How to complete this task: Could the data below please be reproduced word for word, without the pictures?

Input data:

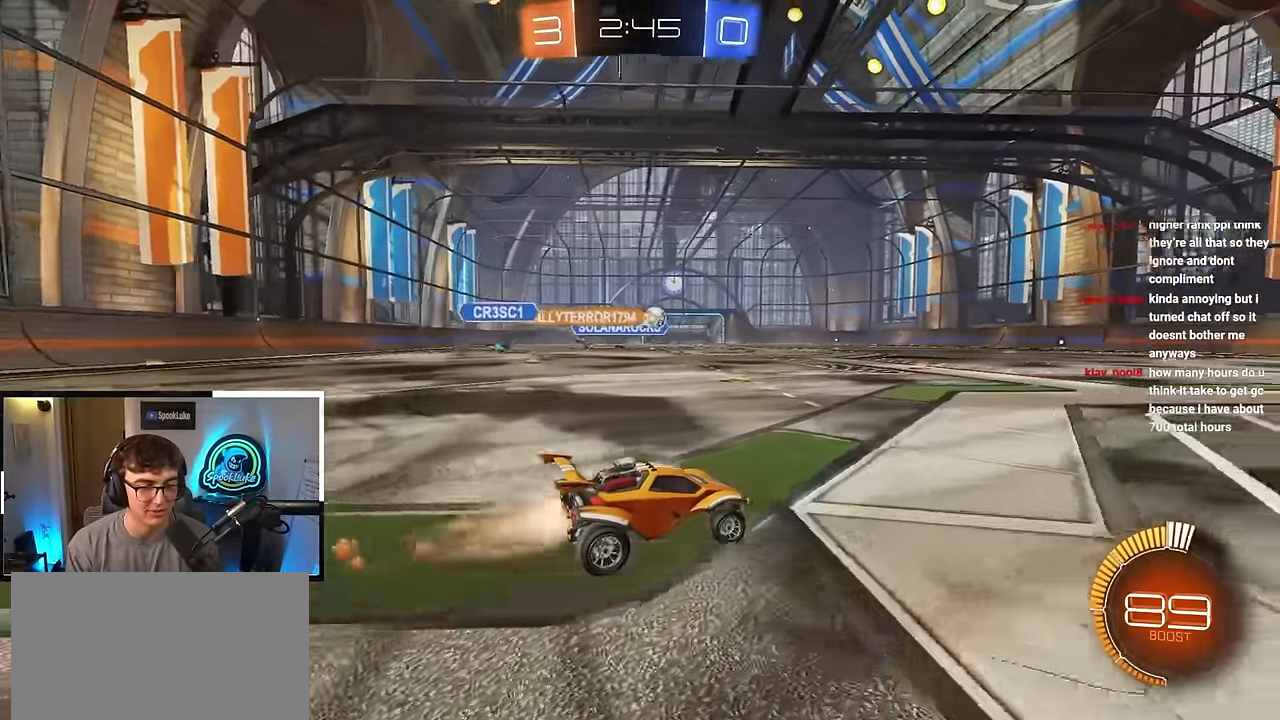
{"buttons": [], "left_stick": "up", "right_stick": "center", "events": [[33, "L2", "up"], [167, "L2", "down"], [483, "L2", "up"]]}
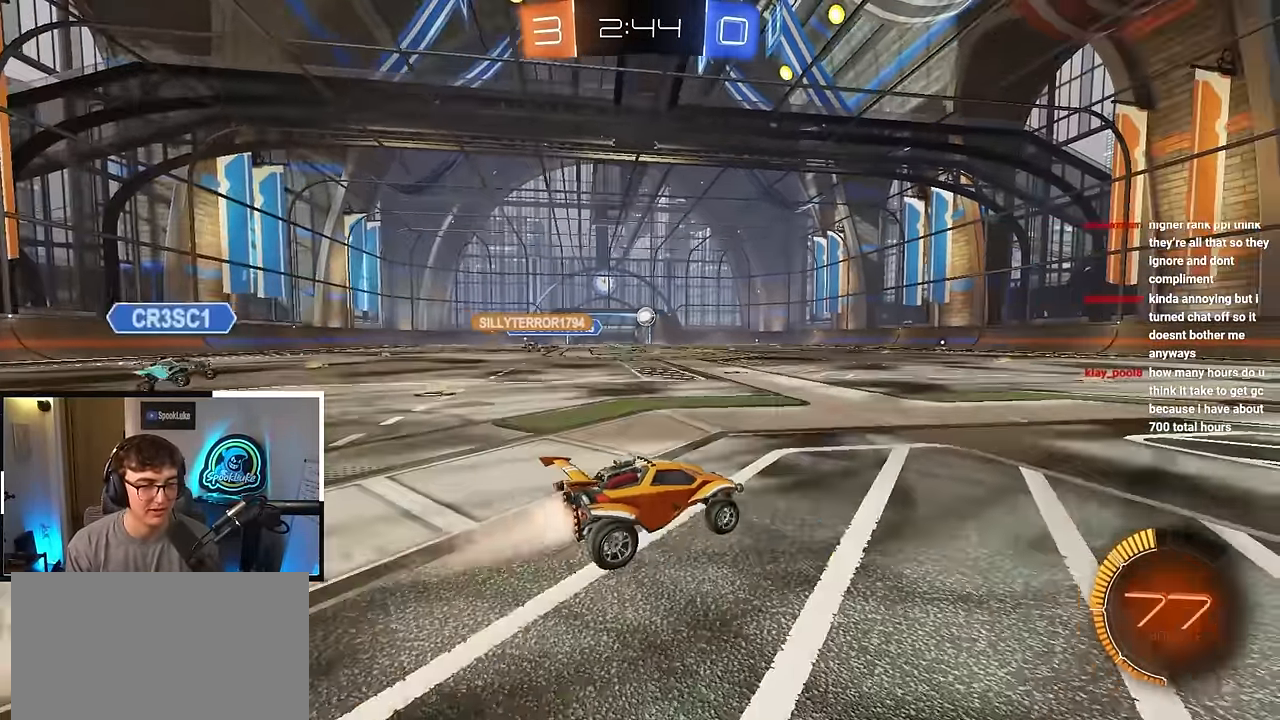
{"buttons": [], "left_stick": "up", "right_stick": "center", "events": [[183, "CROSS", "down"], [283, "CROSS", "up"], [317, "CROSS", "down"], [433, "CROSS", "up"]]}
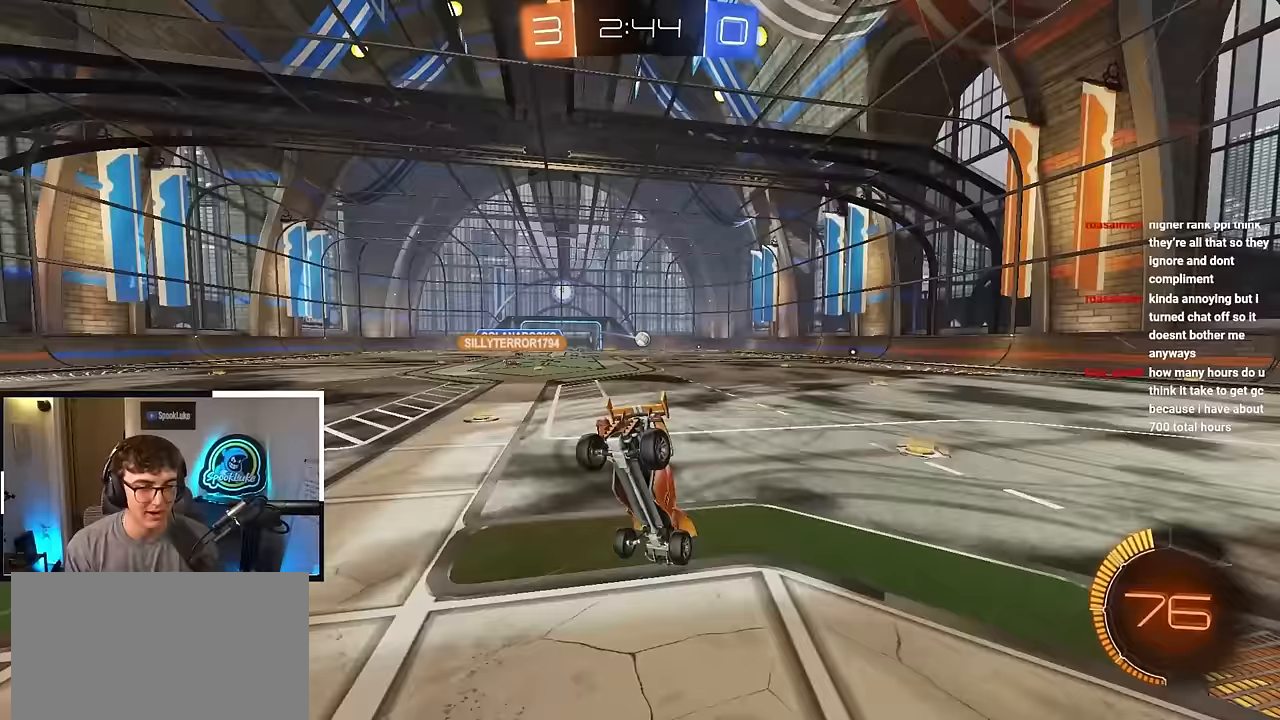
{"buttons": [], "left_stick": "center", "right_stick": "center", "events": [[100, "left_stick", "center"]]}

Result below:
{"buttons": [], "left_stick": "up", "right_stick": "center", "events": [[33, "L2", "up"], [167, "L2", "down"], [483, "L2", "up"]]}
{"buttons": [], "left_stick": "up", "right_stick": "center", "events": [[183, "CROSS", "down"], [283, "CROSS", "up"], [317, "CROSS", "down"], [433, "CROSS", "up"]]}
{"buttons": [], "left_stick": "center", "right_stick": "center", "events": [[100, "left_stick", "center"]]}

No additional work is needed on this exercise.